> _Tasks to complete_
a: Translate this sentence from the financial review into French: "The following discussion may contain forward-looking statements based upon current expectations that involve risks and uncertainties."
b: Reproduce the financial review word for word, from "The number of institutional" up to and including "to $86 million.".

::: Text under study :::

OPERATING AND FINANCIAL REVIEW AND PROSPECTS

IN CONNECTION WITH THE INTERIM CONSOLIDATED FINANCIAL STATEMENTS FOR THE SIX MONTHS ENDED
SEPTEMBER 30, 2025

 

In this report, as used herein, and unless the context otherwise requires, the terms “we,” “our,” “us,” “our company,” the “Company,” and similar references in this report refer to SOLOWIN HOLDINGS, an exempted limited liability company incorporated in the Cayman Islands and its consolidated subsidiaries, including (i) Solomon JFZ (Asia) Holdings Limited (“Solomon JFZ”), (ii) Solomon Private Wealth Limited (“Solomon Wealth”), (iii) AlloyX Limited, Master Venus Limited, AlloyX (Hong Kong) Limited, AlloyX Group Pte Limited, and Bravo Valor Partners Limited (collectively, “AlloyX Group”), (iv) AX Coin Limited, and AX Coin HK Limited (collectively, “AX Coin”), and (v) Solomon Global Asset Management Limited (“SGAM”). References to “dollar” and “$” are to U.S. dollars, the lawful currency of the United States. References to “SEC” are to the U.S. Securities and Exchange Commission.

 

You should read the following discussion and analysis of our financial condition and results of operations in conjunction with our unaudited interim condensed consolidated financial statements and the related notes included elsewhere in this report on Form 6-K and with the discussion and analysis of our financial condition and results of operations contained in our Annual Report on Form 20-F for the fiscal year ended March 31, 2025 filed with the SEC on June 30, 2025 (the “2025 Form 20-F”). The following discussion may contain forward-looking statements based upon current expectations that involve risks and uncertainties. Our actual results may differ materially from those anticipated in these forward-looking statements as a result of various factors, including those identified elsewhere in this report on Form 6-K, and those listed in the 2025 Form 20-F under “Item 3. Key Information-D. Risk Factors” or in other parts of the 2025 Form 20-F.

 

Overview

 

The Company, through its subsidiaries, Solomon JFZ, Solomon Wealth, AlloyX Group and AX Coin, provides comprehensive one-stop financial services and solutions for high-net-worth and institutional investors worldwide. Spanning both traditional and virtual assets, the Company’s current offerings include investment banking, wealth management, asset management, and digital assets-related services, tailored to support next generation investors.

 

As of September 30, 2025, our financial and operating highlights were as follows:

 

Revenue increased by 453% to $5.84 million for the six months ended September 30, 2025, from $1.06 million for the same period of last year;

 

Net loss decreased to $4.63 million for the six months ended September 30, 2025, as compared to $6.26 million for the same period of last year;

 

Basic and diluted loss per share decreased to $0.07 for the six months ended September 30, 2025, as compared to $0.39 for the same period of last year;

 

The number of active users on our platform reached 16,000;

 

The number of institutional clients increased by 110% to 120;

 

Launched the first Real Yield Token (RYT) product providing 24/7/365 yield to stablecoin holders and the number of tokenized products available for being subscribed by users increased to four;

 

Assets under management on our platform have grown to $820 million; and

 

Total trading volume of stablecoins and fiat currencies has grown to $86 million.

::: Dataset :::

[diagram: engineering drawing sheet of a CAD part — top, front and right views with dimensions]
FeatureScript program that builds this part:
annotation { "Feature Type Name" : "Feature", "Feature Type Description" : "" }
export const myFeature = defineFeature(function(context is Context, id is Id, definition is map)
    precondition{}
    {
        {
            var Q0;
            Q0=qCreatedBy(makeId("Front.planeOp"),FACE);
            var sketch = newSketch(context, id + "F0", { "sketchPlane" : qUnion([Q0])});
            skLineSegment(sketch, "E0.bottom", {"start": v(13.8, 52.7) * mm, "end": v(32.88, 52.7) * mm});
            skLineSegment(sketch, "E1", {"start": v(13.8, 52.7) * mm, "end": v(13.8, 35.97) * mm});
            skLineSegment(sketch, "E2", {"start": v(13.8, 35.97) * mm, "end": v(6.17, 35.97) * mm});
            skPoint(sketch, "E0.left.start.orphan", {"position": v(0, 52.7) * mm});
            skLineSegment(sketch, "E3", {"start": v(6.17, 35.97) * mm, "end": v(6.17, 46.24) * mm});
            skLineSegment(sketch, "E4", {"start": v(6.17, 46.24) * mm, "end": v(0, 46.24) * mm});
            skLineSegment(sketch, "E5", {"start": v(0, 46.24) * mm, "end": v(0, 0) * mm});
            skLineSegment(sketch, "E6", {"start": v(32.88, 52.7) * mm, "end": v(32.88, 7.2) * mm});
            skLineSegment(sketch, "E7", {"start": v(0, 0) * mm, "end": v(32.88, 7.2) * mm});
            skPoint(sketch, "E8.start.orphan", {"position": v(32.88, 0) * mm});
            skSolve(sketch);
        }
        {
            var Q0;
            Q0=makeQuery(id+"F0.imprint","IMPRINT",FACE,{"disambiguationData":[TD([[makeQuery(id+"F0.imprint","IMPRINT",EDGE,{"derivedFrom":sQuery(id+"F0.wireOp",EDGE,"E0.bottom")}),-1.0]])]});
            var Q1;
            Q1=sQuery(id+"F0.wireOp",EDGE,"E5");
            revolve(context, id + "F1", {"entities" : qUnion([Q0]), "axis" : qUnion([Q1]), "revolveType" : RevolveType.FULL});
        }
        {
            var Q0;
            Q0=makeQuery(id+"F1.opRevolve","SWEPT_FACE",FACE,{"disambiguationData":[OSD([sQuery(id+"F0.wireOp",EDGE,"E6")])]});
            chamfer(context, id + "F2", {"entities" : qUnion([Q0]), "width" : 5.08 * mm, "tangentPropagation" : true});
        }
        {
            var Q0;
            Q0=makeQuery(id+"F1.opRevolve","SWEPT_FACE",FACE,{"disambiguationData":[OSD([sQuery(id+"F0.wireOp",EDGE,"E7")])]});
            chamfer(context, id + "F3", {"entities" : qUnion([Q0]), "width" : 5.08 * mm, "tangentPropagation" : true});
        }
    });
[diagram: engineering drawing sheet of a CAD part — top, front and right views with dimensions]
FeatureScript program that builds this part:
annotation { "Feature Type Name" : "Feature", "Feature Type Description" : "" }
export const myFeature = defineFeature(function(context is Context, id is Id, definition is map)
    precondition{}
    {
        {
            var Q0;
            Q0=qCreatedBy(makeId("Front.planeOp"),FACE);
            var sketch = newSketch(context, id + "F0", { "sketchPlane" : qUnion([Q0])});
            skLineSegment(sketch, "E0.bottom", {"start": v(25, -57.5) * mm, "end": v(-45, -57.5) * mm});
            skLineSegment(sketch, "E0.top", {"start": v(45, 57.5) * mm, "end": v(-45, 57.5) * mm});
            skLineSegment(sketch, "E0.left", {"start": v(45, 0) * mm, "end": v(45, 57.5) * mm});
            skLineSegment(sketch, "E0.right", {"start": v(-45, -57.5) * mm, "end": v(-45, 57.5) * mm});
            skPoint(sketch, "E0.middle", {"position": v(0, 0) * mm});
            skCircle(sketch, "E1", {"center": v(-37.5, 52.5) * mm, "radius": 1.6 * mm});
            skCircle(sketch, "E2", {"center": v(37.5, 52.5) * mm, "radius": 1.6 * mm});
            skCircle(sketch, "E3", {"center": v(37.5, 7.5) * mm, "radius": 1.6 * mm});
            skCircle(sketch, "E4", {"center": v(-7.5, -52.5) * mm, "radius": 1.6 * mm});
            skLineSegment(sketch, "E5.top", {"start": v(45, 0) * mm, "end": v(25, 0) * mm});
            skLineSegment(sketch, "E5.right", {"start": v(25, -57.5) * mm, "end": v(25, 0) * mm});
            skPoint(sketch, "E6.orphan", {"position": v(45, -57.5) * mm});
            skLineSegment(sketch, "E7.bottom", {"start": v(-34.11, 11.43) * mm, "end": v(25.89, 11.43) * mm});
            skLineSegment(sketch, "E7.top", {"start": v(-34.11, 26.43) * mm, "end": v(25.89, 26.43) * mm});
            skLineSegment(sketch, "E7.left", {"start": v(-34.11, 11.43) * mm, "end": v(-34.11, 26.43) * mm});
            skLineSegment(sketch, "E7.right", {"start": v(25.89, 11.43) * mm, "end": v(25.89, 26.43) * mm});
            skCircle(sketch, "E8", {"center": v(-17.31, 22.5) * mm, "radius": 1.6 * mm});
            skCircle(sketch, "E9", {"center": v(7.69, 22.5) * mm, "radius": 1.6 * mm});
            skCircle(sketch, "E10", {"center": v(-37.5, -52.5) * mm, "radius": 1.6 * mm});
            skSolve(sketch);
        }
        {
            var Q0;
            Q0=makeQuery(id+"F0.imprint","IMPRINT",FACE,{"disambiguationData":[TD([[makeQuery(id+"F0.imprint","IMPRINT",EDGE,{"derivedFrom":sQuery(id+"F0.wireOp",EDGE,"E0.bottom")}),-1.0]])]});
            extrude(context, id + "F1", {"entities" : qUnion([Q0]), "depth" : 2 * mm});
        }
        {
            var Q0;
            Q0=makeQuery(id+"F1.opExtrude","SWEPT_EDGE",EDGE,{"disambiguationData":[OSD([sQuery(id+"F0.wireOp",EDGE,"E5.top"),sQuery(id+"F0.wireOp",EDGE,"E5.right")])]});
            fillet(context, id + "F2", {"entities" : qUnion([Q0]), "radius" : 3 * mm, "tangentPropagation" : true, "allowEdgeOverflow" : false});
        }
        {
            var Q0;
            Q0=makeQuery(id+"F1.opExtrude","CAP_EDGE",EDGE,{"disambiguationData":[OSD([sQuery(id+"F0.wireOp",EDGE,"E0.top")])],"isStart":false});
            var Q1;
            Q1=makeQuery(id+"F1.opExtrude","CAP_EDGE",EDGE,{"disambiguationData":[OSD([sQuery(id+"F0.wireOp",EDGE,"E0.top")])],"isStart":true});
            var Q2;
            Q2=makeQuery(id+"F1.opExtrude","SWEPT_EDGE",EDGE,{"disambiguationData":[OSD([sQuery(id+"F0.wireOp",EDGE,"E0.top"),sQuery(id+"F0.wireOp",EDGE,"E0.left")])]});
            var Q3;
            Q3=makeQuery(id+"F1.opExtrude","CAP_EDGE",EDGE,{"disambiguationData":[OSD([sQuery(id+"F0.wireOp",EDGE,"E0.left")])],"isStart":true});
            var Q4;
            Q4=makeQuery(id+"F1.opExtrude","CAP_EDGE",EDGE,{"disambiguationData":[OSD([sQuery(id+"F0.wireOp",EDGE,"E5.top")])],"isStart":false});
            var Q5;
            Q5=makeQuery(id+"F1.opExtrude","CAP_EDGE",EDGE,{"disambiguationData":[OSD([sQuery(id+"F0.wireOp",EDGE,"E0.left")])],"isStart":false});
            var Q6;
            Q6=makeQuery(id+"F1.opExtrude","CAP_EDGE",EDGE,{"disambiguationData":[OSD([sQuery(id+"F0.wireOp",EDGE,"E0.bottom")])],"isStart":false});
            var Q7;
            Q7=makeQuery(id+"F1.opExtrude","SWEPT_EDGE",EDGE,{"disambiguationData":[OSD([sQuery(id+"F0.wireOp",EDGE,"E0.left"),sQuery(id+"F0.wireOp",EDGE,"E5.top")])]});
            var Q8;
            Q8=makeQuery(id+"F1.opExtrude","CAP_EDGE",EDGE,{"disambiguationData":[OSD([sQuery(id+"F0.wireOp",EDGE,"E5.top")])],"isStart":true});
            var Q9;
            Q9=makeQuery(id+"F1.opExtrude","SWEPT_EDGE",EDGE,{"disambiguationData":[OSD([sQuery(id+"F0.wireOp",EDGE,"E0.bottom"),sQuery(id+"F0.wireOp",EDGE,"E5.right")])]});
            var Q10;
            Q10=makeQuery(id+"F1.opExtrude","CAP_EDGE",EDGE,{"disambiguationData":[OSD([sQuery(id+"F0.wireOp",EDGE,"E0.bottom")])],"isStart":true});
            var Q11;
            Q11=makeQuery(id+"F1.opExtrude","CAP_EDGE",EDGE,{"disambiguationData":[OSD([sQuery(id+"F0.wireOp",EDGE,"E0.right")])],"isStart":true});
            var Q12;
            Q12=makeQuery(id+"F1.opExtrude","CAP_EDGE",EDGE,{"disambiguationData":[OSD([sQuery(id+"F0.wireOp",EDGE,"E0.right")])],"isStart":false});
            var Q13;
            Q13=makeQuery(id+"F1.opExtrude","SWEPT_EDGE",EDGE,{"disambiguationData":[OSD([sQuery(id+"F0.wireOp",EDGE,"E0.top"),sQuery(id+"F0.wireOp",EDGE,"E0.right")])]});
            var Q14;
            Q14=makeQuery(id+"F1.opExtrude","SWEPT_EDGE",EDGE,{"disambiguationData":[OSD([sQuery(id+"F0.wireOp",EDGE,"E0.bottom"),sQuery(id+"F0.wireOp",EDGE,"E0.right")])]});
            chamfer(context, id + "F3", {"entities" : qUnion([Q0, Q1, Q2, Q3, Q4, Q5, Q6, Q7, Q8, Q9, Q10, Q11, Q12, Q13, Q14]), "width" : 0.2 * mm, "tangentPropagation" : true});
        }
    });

:::

> _Solutions per task_
a: La discussion qui suit peut contenir des déclarations prospectives fondées sur les attentes actuelles, qui comportent des risques et des incertitudes.

b:
The number of institutional clients increased by 110% to 120;

 

Launched the first Real Yield Token (RYT) product providing 24/7/365 yield to stablecoin holders and the number of tokenized products available for being subscribed by users increased to four;

 

Assets under management on our platform have grown to $820 million; and

 

Total trading volume of stablecoins and fiat currencies has grown to $86 million.